▸ **TEXTE SOURCE**
Demain, nous nous retrouvons en famille pour la fête des Mères. Nous avons choisi de souligner cet évènement en nous retrouvant pour le brunch dans un restaurant très chic de Montréal. Quatre générations de femmes regroupées autour d’une même table : ma grand-mère, ma mère, ses filles et les filles de ma sœur aînée. En général, j’aime bien les réunions familiales. Mais depuis que j’ai cessé de boire, je les redoute un peu. Surtout que semble-t-il, peu importe l’âge de leurs enfants, les mères ont toujours le droit de les critiquer un peu… Et les mêmes critiques peuvent servir d’une génération à l’autre…
Le 1er mai, alors que certains célébraient la fête des Travailleurs, moi je fêtais mon quatrième mois de sobriété volontaire. Quatre mois sans une goutte d’alcool !
Quand j’ai décidé de prendre comme résolution du Nouvel An de ne pas boire d’alcool pendant un an, j’espérais que cela apporterait quelques changements dans ma vie. Au bout de quatre mois d’abstinence, je ne remarque pas de grandes transformations, sauf une, en fait, à laquelle je ne m’attendais pas du tout : je suis devenue alcoolique !
J’avais remarqué depuis quelque temps que les gens autour de moi voulaient toujours me questionner à ce sujet-là. En général, on évitait d’utiliser le terme « alcoolique ». On parlait plutôt de « problèmes d’alcool ». On le fait toujours d’ailleurs. Mais récemment, je vois que même mes amies font montre d’une certaine gêne quand je refuse un verre d’alcool. Il y a deux jours, d’ailleurs, alors que je me confiais à une amie à ce sujet, elle a rougi jusqu’aux oreilles. Et elle m’a dit : « Mais c’est vrai, Catherine, qu’on peut commencer à se poser des questions. Ça fait tellement longtemps maintenant que tu continues à ne pas boire ! »

▸ **DONNÉES À TRAITER**
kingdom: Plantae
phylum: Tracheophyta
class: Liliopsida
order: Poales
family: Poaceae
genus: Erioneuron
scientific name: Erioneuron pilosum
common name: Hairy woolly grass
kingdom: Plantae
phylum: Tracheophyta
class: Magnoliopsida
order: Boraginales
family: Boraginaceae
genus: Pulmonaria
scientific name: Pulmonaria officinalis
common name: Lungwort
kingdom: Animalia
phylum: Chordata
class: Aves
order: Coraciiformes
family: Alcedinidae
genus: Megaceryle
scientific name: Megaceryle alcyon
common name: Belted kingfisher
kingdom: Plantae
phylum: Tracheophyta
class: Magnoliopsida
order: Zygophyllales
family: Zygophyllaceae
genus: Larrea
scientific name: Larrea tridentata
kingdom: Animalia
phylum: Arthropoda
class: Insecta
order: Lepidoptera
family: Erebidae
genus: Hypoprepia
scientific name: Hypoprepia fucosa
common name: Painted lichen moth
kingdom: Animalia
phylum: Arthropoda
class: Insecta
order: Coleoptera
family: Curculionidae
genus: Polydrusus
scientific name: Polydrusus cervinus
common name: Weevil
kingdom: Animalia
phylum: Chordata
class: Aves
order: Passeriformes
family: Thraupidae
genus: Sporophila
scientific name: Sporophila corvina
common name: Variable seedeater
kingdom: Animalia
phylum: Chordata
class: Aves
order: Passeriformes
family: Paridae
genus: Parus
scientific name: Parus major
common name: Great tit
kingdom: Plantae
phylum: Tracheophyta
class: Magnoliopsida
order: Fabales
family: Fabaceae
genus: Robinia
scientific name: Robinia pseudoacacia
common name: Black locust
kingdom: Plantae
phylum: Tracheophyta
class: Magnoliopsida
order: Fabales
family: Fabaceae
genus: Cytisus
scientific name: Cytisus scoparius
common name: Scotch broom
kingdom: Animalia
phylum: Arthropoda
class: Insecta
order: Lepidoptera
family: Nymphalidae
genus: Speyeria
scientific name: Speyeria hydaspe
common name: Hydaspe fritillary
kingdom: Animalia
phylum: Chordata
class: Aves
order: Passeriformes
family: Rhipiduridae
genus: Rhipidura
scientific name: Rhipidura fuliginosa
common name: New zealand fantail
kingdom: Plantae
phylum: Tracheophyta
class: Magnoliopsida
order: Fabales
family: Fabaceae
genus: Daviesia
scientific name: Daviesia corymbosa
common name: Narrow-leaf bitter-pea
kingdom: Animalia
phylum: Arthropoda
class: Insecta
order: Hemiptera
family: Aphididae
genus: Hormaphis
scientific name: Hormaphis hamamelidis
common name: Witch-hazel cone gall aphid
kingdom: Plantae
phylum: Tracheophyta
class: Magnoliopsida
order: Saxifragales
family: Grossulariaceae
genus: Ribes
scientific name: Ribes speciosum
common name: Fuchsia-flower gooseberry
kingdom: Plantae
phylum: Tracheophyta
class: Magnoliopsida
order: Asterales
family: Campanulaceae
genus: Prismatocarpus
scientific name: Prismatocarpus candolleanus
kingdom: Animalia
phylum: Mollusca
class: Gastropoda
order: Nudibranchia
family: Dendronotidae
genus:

▸ **EXERCICE ÉCRIT A**
Condensez en deux phrases au plus le paragraphe du texte source qui commence par « Quand j’ai décidé de prendre comme résolution », sans perdre ses faits essentiels.
▸ **EXERCICE ÉCRIT B**
Reproduisez sans modification les lignes de la liste, en partant de celle qui contient « common name: Hydaspe fritillary » et en vous arrêtant après celle qui contient « scientific name: Prismatocarpus candolleanus ».

▸ **RÉSULTAT ATTENDU A**
J’ai pris comme résolution du Nouvel An de ne pas boire d’alcool pendant un an, en espérant quelques changements dans ma vie. Après quatre mois d’abstinence, je ne remarque qu’une grande transformation, tout à fait inattendue : je suis devenue alcoolique !

▸ **RÉSULTAT ATTENDU B**
common name: Hydaspe fritillary
kingdom: Animalia
phylum: Chordata
class: Aves
order: Passeriformes
family: Rhipiduridae
genus: Rhipidura
scientific name: Rhipidura fuliginosa
common name: New zealand fantail
kingdom: Plantae
phylum: Tracheophyta
class: Magnoliopsida
order: Fabales
family: Fabaceae
genus: Daviesia
scientific name: Daviesia corymbosa
common name: Narrow-leaf bitter-pea
kingdom: Animalia
phylum: Arthropoda
class: Insecta
order: Hemiptera
family: Aphididae
genus: Hormaphis
scientific name: Hormaphis hamamelidis
common name: Witch-hazel cone gall aphid
kingdom: Plantae
phylum: Tracheophyta
class: Magnoliopsida
order: Saxifragales
family: Grossulariaceae
genus: Ribes
scientific name: Ribes speciosum
common name: Fuchsia-flower gooseberry
kingdom: Plantae
phylum: Tracheophyta
class: Magnoliopsida
order: Asterales
family: Campanulaceae
genus: Prismatocarpus
scientific name: Prismatocarpus candolleanus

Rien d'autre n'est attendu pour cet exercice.